"Dengan adanya itu, maka daya saing sepatu kita saja sudah kalah, karena kena bea masuk 12-15 persen. Kita kalah dengan Vietnam yang tidak terkena bea masuk," ucapnya, ditemui di Gedung BKPM, Jakarta, Kamis (3/12/2015).
Sekarang saja, diakui Franky, industri sepatu dalam negeri sudah kalah dengan Vietnam, begitu pun industri lainnya. Jika tidak masuk dalam TPP, Indonesia makin kalah daya saingnya dengan Vietnam.
Masuk ke dalam TPP, dia menekankan, tidak akan mematikan industri dalam negeri. Di perjanjian TPP sudah ada ketentuan yang memungkinkan negara anggota untuk meminta waktu persiapan bagi produk-produk tertentu sebelum dipasarkan.

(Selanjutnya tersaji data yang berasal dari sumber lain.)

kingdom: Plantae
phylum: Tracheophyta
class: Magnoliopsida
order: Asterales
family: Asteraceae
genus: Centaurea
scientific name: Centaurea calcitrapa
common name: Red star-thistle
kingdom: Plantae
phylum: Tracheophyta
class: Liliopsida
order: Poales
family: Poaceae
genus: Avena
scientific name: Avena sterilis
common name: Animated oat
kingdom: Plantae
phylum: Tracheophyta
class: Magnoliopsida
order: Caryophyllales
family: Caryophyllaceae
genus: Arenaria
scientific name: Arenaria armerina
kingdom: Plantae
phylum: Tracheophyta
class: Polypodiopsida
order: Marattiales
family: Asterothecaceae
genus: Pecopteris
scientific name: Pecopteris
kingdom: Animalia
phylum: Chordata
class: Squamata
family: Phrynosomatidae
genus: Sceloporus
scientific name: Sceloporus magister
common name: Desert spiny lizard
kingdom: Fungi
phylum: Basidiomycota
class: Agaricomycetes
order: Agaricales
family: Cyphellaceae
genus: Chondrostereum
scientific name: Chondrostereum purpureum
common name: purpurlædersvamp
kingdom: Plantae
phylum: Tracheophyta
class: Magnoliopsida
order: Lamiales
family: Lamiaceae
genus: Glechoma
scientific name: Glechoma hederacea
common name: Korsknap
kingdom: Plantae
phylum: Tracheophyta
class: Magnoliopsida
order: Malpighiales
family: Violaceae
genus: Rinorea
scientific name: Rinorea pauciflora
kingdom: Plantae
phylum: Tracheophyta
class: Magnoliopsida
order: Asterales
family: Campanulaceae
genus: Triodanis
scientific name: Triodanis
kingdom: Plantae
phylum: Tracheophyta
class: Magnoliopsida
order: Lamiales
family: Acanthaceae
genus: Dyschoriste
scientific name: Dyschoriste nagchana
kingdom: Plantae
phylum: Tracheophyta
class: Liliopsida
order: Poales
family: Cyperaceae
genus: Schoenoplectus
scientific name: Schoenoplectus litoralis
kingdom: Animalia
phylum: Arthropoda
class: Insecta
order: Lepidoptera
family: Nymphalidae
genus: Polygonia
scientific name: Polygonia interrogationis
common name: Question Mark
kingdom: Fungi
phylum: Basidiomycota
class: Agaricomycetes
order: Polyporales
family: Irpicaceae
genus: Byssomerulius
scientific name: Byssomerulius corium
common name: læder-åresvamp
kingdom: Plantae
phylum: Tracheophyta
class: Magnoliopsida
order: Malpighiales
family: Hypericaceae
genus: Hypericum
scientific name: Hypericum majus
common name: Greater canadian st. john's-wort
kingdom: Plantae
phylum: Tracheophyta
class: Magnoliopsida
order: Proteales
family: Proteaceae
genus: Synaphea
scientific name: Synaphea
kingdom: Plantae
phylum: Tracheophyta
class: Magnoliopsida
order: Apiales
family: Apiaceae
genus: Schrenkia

"Ada klausul yang mungkin negara bergabung dalam TPP untuk usulkan waktu kesiapan. Misal Jepang, produk pertanian dia bahkan butuh waktunya mencapai 30 tahun," sebut dia.
Selama waktu persiapan, menurutnya, Indonesia bisa mengatur strategi untuk memperkuat industrinya yang dimiliki. Agar Indonesia bisa bersaing di pasar bebas TPP.
Secara tidak langsung pun, sambung dia, TPP pun mendorong negara anggotanya supaya memajukan industri yang dimiliki.
"Peran pemerintah mendorong industri selama waktu yang telah disiapkan. Jadi TPP bukan hanya pasar, tapi meningkatkan standar, itu otomatis akan terjalani. Jadi seharusnya tidak ada yang tidak siap untuk maju ke TPP," tegas Franky.